Lavergne Roger

" Je suis l’ainé de trois garçons nés des amours entre Germain Lavergne et Jeanne Garnier; la maternité se trouvait à La Mure en Isère, village situé sur la Route Napoléon. Au sortir du fond de la mine d’anthracite où il travaillait durement et dangereusement, papa était noir comme du charbon. Seule, une douche communale lui redonnait sa couleur leucoderme. Marmaille, j’avais du mal à lire: je me souviens encore des coups de règle que m’appliquait sur les doigts notre institutrice, pour que j’y arrive. 

Trois ans, par classes successives, j’eus le même instituteur qui par la science des mots conforta mon affection pour les plantes. Ma mère, savait-elle lire? Je ne le sus jamais! D’être soumis à un milieu familial peu intellectuel, mais surtout manuel, mes notes ne furent jamais mirobolantes: avec un travail acharné, je réussissais néanmoins à acquérir un peu plus que la moyenne; j’ai encore mes carnets de notes, de l’école primaire et du collège. Au lycée de La Mure, où je me rendais à bicyclette, nous fûmes seulement trois à réussir du premier coup, le premier baccalauréat. Pour le second bac, je fus pensionnaire au Lycée Stendhal de Grenoble. Je resterai dans cette ville pour mes études supérieures: le patron du laboratoire de géologie voulut me garder pour faire un D.E.A, un diplôme d’études appliquées, puis une thèse, il en fut de même du responsable du labo de zoologie; à tous les deux, je leur dis me réserver pour la botanique. Ayant fini mon certificat de botanique, je demandais à son mandarin, Paul Ozanda, si je pouvais continuer dans cette voie: sa réponse me crucifia : « Je ne veux pas de poète dans mon laboratoire ».

Ayant réussi, en 1968, le CAPES (certificat d’aptitude au professorat dans l’enseignement secondaire), je partis alors en coopération au Sénégal, ce qui me donnera à l’évidence la nostalgie des tropiques. J’achetais aussitôt la Flore du Sénégal de Jean Berhaut, pour mettre un nom scientifique sur les plantes nouvelles que je rencontrais et photographiais.

C’est le 1er septembre 1975 que j’arrivais, avec ma petite famille, à Saint-Denis de l’île de La Réunion : mon épouse Geneviève avait alors 31 ans, moi 30, notre fils Christophe 5 et notre fille Véronique 2 ans.

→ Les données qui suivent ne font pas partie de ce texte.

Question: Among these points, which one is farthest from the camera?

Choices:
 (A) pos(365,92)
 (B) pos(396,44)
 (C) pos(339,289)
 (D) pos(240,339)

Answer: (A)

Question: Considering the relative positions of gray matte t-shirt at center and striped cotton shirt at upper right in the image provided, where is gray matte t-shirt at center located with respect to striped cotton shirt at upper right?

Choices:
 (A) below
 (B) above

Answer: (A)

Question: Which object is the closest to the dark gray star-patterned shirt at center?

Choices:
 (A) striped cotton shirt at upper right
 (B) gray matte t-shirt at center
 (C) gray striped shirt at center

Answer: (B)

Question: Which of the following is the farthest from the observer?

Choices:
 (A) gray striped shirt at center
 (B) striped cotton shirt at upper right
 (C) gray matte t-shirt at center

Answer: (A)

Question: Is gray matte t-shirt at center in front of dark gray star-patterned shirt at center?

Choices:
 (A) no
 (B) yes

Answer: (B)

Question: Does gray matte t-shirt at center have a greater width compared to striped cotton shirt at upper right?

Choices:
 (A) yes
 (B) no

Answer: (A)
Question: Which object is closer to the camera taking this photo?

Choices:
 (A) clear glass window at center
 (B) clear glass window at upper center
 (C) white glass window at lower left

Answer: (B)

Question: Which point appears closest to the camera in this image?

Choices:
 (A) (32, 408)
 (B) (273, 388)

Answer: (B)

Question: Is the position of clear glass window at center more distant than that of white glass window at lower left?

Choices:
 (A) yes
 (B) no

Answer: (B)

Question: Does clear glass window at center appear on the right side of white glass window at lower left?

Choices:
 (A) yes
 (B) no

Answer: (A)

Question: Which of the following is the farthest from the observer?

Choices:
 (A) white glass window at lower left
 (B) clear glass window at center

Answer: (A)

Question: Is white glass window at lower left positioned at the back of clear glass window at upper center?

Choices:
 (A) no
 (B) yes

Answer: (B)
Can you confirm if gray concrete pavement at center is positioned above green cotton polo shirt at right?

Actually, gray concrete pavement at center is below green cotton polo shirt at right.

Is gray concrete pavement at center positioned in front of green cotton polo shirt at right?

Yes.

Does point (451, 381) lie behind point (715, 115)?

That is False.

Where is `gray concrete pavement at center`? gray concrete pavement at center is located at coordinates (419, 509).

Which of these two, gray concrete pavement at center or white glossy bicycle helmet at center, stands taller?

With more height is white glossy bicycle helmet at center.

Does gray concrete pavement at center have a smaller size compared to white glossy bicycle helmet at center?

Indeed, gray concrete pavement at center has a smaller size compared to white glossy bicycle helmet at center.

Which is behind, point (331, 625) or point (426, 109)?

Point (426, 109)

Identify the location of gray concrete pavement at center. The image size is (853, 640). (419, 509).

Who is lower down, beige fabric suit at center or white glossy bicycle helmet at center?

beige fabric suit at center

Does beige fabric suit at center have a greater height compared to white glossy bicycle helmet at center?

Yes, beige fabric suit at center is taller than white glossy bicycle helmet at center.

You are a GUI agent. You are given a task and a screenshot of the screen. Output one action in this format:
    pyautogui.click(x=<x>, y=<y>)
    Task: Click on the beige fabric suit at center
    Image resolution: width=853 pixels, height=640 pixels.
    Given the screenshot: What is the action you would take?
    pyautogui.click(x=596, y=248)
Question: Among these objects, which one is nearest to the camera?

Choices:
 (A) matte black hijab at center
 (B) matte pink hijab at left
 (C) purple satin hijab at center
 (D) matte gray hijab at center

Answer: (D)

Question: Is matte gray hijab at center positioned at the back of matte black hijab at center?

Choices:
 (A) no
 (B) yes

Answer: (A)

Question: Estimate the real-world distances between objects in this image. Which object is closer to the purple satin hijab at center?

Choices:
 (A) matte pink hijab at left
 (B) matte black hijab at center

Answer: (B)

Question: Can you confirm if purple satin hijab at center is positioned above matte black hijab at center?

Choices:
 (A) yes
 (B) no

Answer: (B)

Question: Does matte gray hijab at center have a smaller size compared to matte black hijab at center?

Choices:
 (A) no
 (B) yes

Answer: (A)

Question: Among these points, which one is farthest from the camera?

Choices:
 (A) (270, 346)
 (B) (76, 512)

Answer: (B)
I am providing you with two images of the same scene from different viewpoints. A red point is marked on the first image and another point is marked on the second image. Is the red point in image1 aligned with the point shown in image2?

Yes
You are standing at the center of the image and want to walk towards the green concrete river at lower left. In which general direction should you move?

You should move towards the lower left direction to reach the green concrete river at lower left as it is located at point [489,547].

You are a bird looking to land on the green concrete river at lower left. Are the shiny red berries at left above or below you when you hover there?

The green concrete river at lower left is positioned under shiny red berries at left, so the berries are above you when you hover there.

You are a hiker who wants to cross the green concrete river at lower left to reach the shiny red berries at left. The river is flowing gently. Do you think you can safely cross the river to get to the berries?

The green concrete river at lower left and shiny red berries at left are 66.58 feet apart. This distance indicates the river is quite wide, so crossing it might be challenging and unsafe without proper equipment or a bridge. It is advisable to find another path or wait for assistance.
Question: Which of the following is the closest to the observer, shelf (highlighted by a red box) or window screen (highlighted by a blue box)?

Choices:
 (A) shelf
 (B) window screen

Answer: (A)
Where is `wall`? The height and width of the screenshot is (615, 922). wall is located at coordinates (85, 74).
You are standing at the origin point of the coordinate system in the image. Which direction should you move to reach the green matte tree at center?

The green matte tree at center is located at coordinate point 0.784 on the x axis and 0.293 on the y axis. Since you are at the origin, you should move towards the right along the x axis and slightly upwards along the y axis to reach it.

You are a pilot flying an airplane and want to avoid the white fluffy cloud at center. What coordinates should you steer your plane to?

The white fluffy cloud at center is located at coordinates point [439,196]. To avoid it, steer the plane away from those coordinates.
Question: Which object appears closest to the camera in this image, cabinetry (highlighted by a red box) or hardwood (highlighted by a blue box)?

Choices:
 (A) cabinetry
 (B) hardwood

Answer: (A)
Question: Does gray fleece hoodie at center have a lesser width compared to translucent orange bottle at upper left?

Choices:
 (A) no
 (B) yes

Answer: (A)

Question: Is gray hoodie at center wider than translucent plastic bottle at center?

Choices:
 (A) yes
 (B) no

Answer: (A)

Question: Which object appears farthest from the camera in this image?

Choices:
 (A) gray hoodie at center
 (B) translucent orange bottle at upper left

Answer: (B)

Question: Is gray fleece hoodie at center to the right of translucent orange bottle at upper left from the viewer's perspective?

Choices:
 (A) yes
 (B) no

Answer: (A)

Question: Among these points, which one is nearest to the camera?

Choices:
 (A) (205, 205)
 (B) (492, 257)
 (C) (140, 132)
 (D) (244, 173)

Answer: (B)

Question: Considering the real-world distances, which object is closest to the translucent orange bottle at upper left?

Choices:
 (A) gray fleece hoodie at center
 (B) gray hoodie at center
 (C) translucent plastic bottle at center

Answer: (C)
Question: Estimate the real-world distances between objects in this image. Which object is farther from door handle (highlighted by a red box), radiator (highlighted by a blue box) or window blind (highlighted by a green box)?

Je pus enseigner au Collège Juliette Dodu comme professeur de sciences naturelles. Au Ministère de la Coopération, mon affectation porta la mention « Académie des Antilles-Guyane »: ben voyons, le ou la fonctionnaire de ce ministère connaissait bien sa géographie! t t 16 17 Je me mis presque aussitôt à dessiner les plantes, ornementales ou comestibles de préférence, de les mettre en herbier, de solliciter à l’Université, le Professeur Thérésien Cadet, pour quelques déterminations, puis à écrire des articles qui furent tout de suite, quotidiennement, acceptés au Journal de l’île de la Réunion, le JIR. Mes ‘’papiers’’ deviendront des livres: Fleurs de Bourbon. Thérésien Cadet, l’enfant du pays, préfacera d’ailleurs, les deux premiers tomes; cette publication ira jusqu’à 10 volumes, que j’aurais bien aimé poursuivre jusqu’à 13.

Mes écrits ethnobotaniques ayant suscité un vif intérêt, même auprès du botaniste tropicaliste Francis Hallé, demeurant à Montpellier – ville où fut créé, en France, le premier jardin botanique – c’est donc, sous son autorité, que je fis un D.E.A, puis soutins une thèse sur Tisaneurs et plantes médicinales indigènes de l’île de La Réunion, en 1989 ; j’avais alors 44 ans.

À ces premiers livres, bien d’autres suivirent, et peut-être suivront."